Menominee County was created in 1863, and included at the time the land that now covers Menominee, Iron, and Dickinson Counties. The county seat was established in Menominee, and a clerk's office and jail were quickly built. In 1874, county residents decided to build a courthouse, and bonds were sold to fund the construction. A new plot of land in Menominee was found and purchased for the courthouse, and Chicago architect Gurdon P. Randall was hired to design the new building. Contractors Cummings and Hagan were hired to build the courthouse, and construction began in 1874. The building was completed in 1875 at a cost of $29,680. The building originally housed a jail on the first floor, county offices on the second floor, and the courtroom on the third floor.

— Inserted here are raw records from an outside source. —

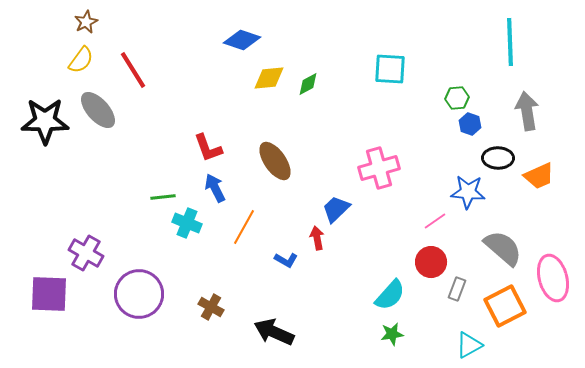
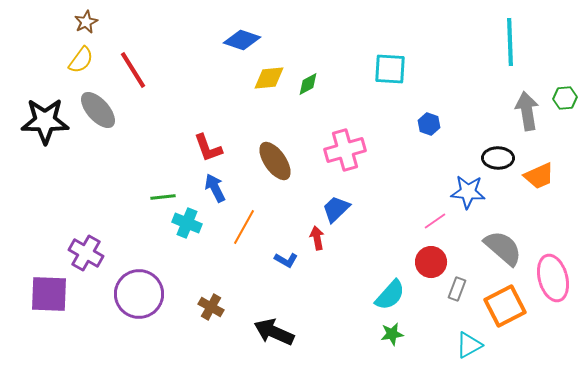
green hexagon: moved 108 px right
blue hexagon: moved 41 px left
pink cross: moved 34 px left, 18 px up
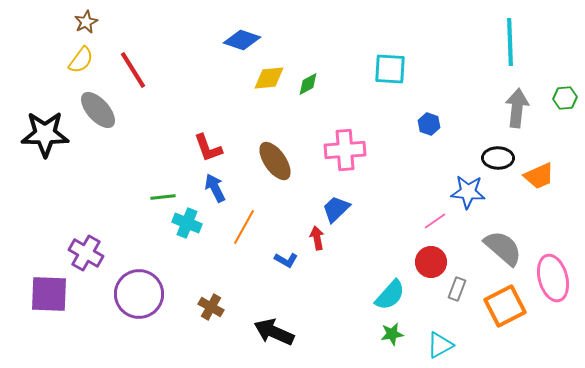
gray arrow: moved 10 px left, 3 px up; rotated 15 degrees clockwise
black star: moved 13 px down
pink cross: rotated 12 degrees clockwise
cyan triangle: moved 29 px left
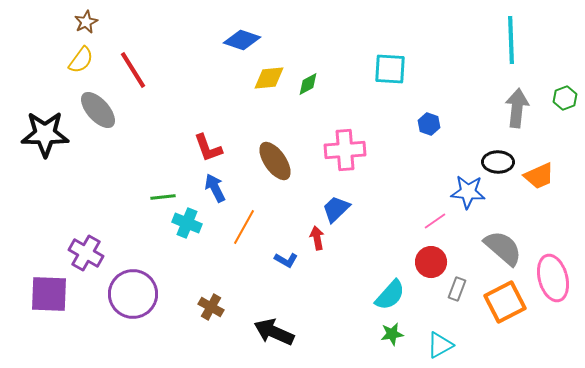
cyan line: moved 1 px right, 2 px up
green hexagon: rotated 15 degrees counterclockwise
black ellipse: moved 4 px down
purple circle: moved 6 px left
orange square: moved 4 px up
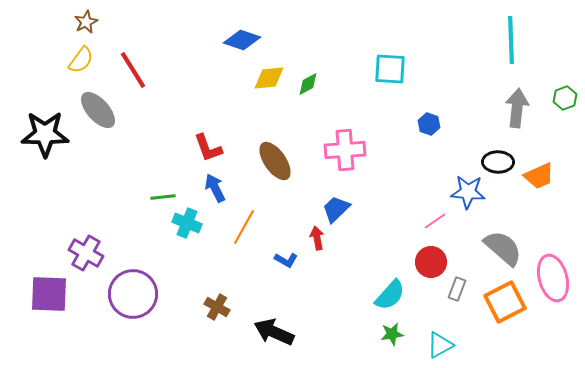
brown cross: moved 6 px right
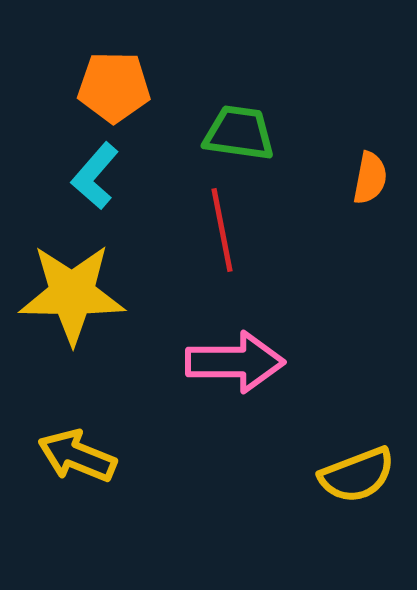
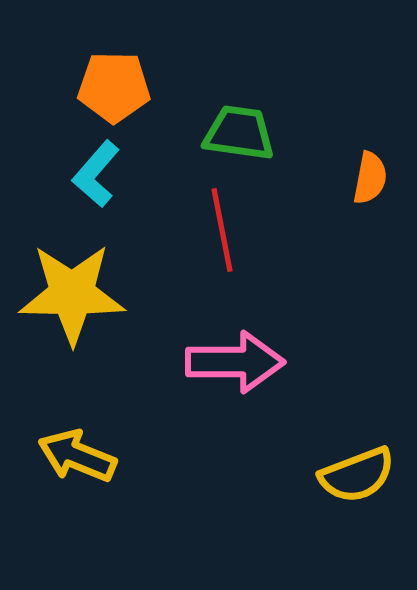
cyan L-shape: moved 1 px right, 2 px up
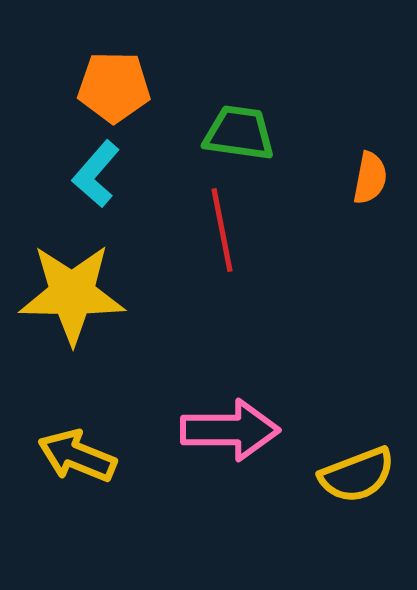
pink arrow: moved 5 px left, 68 px down
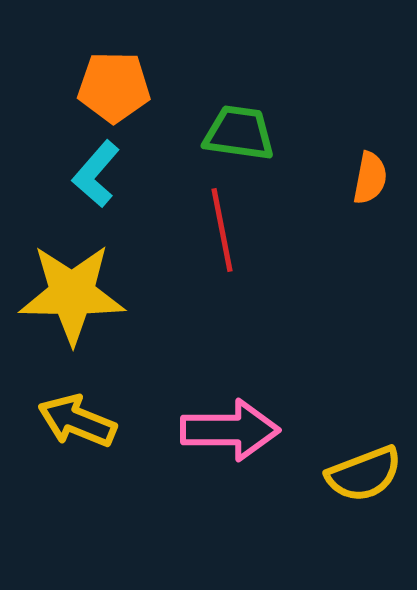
yellow arrow: moved 35 px up
yellow semicircle: moved 7 px right, 1 px up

Additions to the building were completed in 1909 and 1938. The original connected jail and sheriff's residence were demolished later in the 20th century, but the courthouse itself was renovated in the early 1980s.

==Description==
The Menominee County Courthouse is a three-story Classical Revival building constructed of red brick, sitting on a rock-faced ashlar basement. The exterior walls are load-bearing, while the interior walls, floors, and roof are constructed of wood. Additional reinforcing of concrete and steel has been added during renovations. The building is ornamented with stone quoins and beltcourses separating the two upper stories. A hip roof with a belfry and wooden cupola tops the courthouse. The building has four symmetrical facades, each with slightly projected pavilions topped by triangular pediments. The entrance facade has a projecting foyer which was added to the building at a later date.

The original structure measured 48 ft by 60 ft, giving about 9000 square feet of space. with a jail and sheriff's residence connected to the main building. The 1909 construction added a 16 ft by 20 ft entryway, and a more substantial addition was added to the building in 1938. With additions, the current courthouse houses 20,000 square feet of space.